» **Consigne**: Dans le texte sur la liberté syndicale, recopiez le passage qui commence par les mots contenant « - 209. Le comité » et finit par « des autorités publiques. », en mettant « Code du travail » à la place de « Code pénal ».

» **Texte à analyser**:
= = = = =
C. Conclusions du comité
C. Conclusions du comité- 207. Le comité rappelle que, dans le présent cas, les organisations
plaignantes ont allégué que le gouvernement ne prenait pas les mesures nécessaires, ni
en droit ni en pratique, pour autoriser la constitution d’un mouvement syndical libre et
démocratique et a en outre permis aux employeurs d’enfreindre le droit à la liberté
syndicale des travailleurs dans une quasi-impunité, évoquant notamment les actes de
discrimination antisyndicale commis dans l’entreprise Kraft/Mondelez.
- 208. Le comité note que, dans des communications datées des 15 juillet
2014 et 10 mars 2015, le gouvernement fournit des informations concernant les départs à
la retraite, les licenciements et les transferts forcés présumés dans l’entreprise
susmentionnée. En particulier, le gouvernement indique que la plainte a été soumise à
l’examen indépendant de la Direction de la main-d’œuvre qui a conclu que: 1) le départ à
la retraite des 38 travailleurs a eu lieu conformément à la loi, sur la base des
demandes écrites présentées par les travailleurs, et tous les travailleurs ont reçu les
compensations financières auxquelles ils avaient droit; 2) les cinq travailleurs
licenciés ont été réintégrés (à la suite soit d’une conciliation soit d’une décision
judiciaire); enfin, 3) les transferts des 35 travailleurs se sont déroulés conformément
aux contrats de travail des intéressés et à la législation en vigueur. Le comité espère
fermement que les organisations syndicales pourront exercer pleinement leurs droits
syndicaux sans intimidations ni ingérences.
- 209. Le comité regrette qu’aucune information n’ait été communiquée sur
les questions législatives en suspens ci-après: 1) l’adoption de la loi sur les
syndicats et la protection du droit syndical consacrant le pluralisme syndical et
garantissant une protection complète et efficace contre la discrimination antisyndicale;
2) l’abrogation ou la modification des dispositions pertinentes de la partie 15 du livre
troisième et de la partie 13 du livre deuxième du Code pénal de manière à faire en sorte
que leur application dans la pratique n’empêche pas l’exercice légitime des droits
syndicaux; 3) enfin, l’abrogation du décret no 97/2012 pour garantir aux travailleurs le
droit d’élire librement leurs représentants sans intervention des autorités publiques.
= = = = =
» **Liste**:
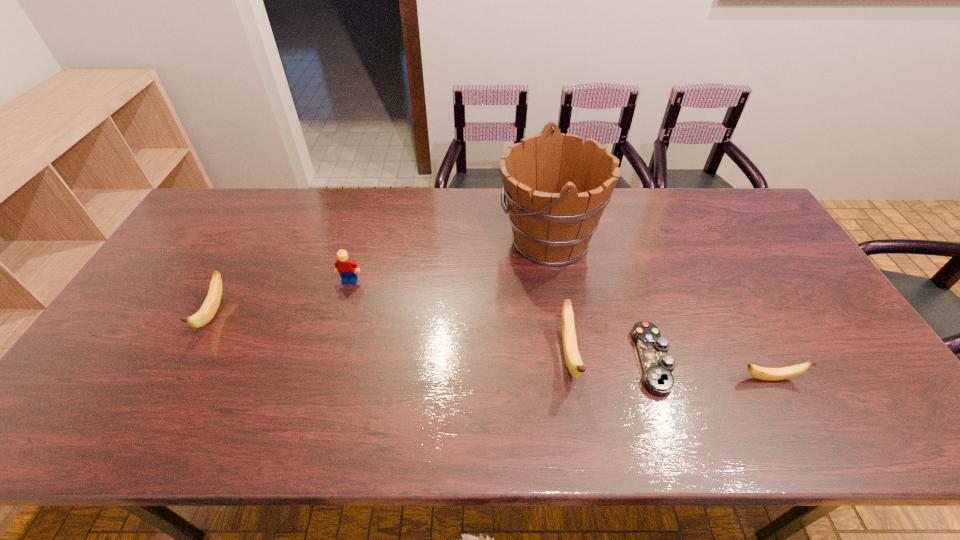
Where is `vacant space positioned 0.100m at the stem of the rightmost object`? vacant space positioned 0.100m at the stem of the rightmost object is located at coordinates (842, 379).

I want to click on vacant space located with the handle on the wine bucket, so click(401, 239).

Identify the location of vacant area situated with the handle on the wine bucket. The width and height of the screenshot is (960, 540). (389, 239).

Find the location of a particular element. The image size is (960, 540). free spot located 0.110m with the handle on the wine bucket is located at coordinates (463, 239).

I want to click on vacant space located 0.310m on the front-facing side of the second object from left to right, so click(323, 376).

Where is `blank space located on the left of the shortest object`? This screenshot has width=960, height=540. blank space located on the left of the shortest object is located at coordinates (580, 360).

Where is `object that is at the far edge`? This screenshot has height=540, width=960. object that is at the far edge is located at coordinates (556, 190).

This screenshot has height=540, width=960. I want to click on control at the near edge, so click(658, 366).

You are a GUI agent. You are given a task and a screenshot of the screen. Output one action in this format:
    pyautogui.click(x=<x>, y=<y>)
    Task: Click on the vacant space at the far edge of the desktop
    The image size is (960, 540).
    Given the screenshot: What is the action you would take?
    pyautogui.click(x=464, y=230)

What are the coordinates of `vacant space at the near edge` in the screenshot? It's located at (605, 369).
= = = = =
» **Votre réponse**:
- 209. Le comité regrette qu’aucune information n’ait été communiquée sur
les questions législatives en suspens ci-après: 1) l’adoption de la loi sur les
syndicats et la protection du droit syndical consacrant le pluralisme syndical et
garantissant une protection complète et efficace contre la discrimination antisyndicale;
2) l’abrogation ou la modification des dispositions pertinentes de la partie 15 du livre
troisième et de la partie 13 du livre deuxième du Code du travail de manière à faire en sorte
que leur application dans la pratique n’empêche pas l’exercice légitime des droits
syndicaux; 3) enfin, l’abrogation du décret no 97/2012 pour garantir aux travailleurs le
droit d’élire librement leurs représentants sans intervention des autorités publiques.